I suddenly remembered my earlier phone message and learned that a letter had been left in the mailroom of a building I lived in four years ago – and that a thoughtful friend had delivered it to my current one.  Moments later the envelope came through the apartment door.  On opening it I discovered a Christmas card from one of my oldest friends.  I had seen her last in person several years ago when she was not well and depressed.  A letter had been returned from her nursing home, and  I had feared the worst.  Yet here was a signature that was clearly hers – and a new address on the envelope.

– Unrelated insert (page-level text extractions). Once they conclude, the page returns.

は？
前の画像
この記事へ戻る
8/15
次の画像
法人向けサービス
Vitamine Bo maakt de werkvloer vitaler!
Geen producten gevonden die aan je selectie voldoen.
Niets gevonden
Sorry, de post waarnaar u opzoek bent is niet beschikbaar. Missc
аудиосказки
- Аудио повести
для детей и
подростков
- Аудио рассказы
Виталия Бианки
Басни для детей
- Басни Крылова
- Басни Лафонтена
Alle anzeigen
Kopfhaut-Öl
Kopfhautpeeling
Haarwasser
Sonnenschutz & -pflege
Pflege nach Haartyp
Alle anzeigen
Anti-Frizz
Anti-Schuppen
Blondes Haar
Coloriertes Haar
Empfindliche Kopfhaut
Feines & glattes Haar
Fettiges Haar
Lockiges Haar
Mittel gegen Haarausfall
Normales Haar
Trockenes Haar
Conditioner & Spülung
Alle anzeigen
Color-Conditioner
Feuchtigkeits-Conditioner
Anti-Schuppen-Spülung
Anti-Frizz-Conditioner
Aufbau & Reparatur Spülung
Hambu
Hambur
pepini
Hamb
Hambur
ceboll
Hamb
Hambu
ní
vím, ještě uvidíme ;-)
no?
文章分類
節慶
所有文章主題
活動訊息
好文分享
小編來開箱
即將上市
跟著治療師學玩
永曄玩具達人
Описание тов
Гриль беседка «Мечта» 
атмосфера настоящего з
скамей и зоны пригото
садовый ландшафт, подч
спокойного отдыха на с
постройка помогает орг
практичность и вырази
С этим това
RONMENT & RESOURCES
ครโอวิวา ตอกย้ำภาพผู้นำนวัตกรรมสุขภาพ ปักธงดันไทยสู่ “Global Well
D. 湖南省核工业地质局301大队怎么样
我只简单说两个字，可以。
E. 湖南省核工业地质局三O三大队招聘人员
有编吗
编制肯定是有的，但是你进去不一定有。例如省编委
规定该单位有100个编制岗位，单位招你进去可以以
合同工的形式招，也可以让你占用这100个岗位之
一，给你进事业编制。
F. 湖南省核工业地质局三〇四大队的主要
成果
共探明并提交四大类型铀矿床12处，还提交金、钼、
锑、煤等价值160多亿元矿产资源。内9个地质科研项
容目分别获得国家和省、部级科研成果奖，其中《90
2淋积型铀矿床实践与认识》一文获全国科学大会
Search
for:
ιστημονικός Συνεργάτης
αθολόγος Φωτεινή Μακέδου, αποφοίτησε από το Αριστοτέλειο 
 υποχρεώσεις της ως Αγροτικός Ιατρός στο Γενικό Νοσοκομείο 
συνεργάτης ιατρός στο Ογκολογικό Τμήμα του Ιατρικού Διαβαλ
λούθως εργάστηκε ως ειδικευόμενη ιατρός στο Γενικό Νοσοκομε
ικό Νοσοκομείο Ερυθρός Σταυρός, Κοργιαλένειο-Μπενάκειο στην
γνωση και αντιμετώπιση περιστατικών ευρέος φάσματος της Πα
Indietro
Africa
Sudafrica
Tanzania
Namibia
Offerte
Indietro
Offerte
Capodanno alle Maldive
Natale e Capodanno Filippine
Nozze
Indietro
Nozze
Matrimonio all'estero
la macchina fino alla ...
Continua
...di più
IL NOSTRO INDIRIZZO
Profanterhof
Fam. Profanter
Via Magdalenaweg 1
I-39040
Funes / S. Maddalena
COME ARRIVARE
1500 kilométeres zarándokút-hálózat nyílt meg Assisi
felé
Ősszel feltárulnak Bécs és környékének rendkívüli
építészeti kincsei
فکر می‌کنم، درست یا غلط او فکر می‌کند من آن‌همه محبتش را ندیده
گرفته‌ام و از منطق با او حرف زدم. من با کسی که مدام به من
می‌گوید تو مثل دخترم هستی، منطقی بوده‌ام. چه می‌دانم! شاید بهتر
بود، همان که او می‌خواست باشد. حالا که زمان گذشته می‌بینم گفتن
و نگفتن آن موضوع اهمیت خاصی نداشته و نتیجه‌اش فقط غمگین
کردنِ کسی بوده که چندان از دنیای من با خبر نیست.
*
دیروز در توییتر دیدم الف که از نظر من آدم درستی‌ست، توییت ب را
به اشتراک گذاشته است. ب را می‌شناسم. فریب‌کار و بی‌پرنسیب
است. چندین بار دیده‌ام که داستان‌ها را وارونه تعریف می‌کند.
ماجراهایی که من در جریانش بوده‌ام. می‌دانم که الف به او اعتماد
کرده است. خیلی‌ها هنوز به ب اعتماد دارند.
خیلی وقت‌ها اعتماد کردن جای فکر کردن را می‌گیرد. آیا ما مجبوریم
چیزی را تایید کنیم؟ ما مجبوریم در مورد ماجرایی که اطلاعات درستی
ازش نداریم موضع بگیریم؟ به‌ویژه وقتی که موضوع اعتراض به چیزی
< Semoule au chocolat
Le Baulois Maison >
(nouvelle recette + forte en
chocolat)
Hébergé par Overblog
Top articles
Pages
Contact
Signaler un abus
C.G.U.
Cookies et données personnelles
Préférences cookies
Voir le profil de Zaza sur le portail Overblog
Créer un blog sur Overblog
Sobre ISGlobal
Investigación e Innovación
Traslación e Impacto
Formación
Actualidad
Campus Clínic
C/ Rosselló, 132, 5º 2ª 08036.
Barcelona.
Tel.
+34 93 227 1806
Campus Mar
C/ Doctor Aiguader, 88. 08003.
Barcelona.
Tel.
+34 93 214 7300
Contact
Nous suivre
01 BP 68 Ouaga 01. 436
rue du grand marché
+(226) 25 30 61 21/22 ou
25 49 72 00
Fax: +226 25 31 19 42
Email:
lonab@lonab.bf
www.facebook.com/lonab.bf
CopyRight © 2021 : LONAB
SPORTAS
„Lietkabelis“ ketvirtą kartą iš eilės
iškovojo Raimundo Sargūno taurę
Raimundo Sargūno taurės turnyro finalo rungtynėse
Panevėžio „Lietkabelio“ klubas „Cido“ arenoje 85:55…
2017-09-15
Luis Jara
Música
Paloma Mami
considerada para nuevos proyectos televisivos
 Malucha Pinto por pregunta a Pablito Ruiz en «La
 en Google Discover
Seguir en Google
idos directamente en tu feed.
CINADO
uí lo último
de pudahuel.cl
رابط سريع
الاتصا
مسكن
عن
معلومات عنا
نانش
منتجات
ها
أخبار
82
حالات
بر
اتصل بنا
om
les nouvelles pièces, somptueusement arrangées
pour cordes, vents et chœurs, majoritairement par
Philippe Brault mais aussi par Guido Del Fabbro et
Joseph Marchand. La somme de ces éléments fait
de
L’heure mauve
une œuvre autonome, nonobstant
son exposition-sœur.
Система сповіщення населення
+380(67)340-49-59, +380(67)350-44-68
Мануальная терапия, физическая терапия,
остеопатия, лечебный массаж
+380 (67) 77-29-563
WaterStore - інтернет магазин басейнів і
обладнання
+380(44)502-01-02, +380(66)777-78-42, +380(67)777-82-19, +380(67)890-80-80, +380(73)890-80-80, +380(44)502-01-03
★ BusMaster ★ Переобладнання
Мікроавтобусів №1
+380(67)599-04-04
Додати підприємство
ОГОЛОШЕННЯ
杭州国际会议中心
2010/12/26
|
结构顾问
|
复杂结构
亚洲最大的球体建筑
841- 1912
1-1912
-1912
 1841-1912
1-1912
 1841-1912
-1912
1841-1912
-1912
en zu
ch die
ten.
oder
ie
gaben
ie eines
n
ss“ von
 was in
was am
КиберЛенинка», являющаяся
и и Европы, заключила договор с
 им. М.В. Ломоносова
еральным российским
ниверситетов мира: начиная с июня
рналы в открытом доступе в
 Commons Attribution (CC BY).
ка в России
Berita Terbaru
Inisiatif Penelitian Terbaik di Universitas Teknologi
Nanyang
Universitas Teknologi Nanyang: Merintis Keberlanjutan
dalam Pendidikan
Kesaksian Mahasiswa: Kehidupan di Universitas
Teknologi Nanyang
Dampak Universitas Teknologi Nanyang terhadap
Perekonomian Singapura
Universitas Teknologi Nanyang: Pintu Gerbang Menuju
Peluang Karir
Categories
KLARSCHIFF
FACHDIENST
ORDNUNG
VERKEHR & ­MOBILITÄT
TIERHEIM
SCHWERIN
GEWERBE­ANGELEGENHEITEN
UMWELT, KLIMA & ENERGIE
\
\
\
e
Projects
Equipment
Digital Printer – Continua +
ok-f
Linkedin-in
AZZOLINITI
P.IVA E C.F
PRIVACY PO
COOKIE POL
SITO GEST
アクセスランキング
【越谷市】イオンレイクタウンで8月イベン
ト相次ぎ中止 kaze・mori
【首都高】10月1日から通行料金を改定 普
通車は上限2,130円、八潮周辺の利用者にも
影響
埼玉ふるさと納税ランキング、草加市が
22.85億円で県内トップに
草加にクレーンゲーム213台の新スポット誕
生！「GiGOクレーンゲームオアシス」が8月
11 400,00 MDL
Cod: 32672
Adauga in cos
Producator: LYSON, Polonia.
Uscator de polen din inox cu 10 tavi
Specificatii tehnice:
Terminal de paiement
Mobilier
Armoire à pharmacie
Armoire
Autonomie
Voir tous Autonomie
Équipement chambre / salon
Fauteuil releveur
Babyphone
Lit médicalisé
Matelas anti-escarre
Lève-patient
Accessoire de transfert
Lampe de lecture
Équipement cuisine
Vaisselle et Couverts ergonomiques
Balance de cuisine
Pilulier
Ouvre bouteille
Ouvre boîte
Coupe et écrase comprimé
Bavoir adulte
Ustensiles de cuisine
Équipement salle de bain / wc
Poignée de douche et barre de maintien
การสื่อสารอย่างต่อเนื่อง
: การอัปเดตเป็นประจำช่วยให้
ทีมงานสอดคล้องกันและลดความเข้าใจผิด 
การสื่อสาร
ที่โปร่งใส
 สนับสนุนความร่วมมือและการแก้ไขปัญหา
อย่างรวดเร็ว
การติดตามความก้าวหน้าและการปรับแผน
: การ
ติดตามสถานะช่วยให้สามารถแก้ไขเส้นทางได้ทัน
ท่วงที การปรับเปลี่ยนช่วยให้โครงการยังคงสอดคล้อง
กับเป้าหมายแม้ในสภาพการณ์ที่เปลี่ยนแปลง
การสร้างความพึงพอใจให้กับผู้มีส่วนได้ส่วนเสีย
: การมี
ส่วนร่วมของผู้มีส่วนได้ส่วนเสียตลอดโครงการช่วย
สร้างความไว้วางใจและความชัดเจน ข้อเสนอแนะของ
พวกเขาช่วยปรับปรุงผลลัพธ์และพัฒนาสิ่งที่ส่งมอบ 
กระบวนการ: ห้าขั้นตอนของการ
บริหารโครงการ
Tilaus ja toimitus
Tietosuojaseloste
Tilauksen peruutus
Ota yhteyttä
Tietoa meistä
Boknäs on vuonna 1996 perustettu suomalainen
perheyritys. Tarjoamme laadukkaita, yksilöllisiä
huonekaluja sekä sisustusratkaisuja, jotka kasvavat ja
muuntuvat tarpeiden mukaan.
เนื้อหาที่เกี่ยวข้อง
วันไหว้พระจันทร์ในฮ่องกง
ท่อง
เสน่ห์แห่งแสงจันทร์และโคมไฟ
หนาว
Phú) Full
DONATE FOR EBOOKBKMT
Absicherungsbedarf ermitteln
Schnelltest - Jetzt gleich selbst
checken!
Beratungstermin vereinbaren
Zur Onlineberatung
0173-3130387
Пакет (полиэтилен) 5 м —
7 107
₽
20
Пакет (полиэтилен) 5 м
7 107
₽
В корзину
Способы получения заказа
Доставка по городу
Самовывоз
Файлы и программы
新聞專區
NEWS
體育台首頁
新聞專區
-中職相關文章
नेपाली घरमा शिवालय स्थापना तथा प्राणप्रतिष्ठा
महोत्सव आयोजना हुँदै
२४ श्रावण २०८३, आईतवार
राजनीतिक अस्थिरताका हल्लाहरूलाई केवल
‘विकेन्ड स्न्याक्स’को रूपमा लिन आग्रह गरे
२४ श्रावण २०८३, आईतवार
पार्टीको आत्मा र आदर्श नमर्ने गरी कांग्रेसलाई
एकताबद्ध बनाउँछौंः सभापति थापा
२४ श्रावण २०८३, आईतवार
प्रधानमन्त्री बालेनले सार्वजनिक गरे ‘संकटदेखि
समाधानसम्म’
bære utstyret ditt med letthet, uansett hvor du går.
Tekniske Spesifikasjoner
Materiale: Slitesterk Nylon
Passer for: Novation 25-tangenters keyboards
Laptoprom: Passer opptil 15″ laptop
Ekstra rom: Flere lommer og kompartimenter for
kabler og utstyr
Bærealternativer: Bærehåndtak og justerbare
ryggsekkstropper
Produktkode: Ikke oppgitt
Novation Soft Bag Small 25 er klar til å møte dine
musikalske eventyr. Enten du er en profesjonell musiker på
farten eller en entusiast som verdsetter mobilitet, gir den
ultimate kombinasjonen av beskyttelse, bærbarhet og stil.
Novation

I turned on the TV one last time to see Anderson Cooper interviewing young poet Amanda Gorman  She was as charming and engaging as she had been on the podium.  They shared the fact that they both had previous speech defects to deal with and she was pleased that they both joined the new president as members of the Speech Defect Club. She talked about her research of all previous inaugural poems but also her review of tweets, her reliance on text rather than images and her contention that words matter – especially now.  She even added that she wasn’t sure about the last two lines with their options for “free it” “see it”, and “be it” but settled on “Only if we are brave enough to be it – because courage is what we need now.  Anderson Cooper was clearly both charmed and moved and concluded by noting that Hillary Clinton hoped that Amanda would run for president in 2036 now that another barrier had been broken. “Madam President Gorman, -  I like the sound of that,”  she said.  

 I did too – and I want to be there when she wins. It was time to get up this morning.  And I suddenly remembered it was my 85th birthday.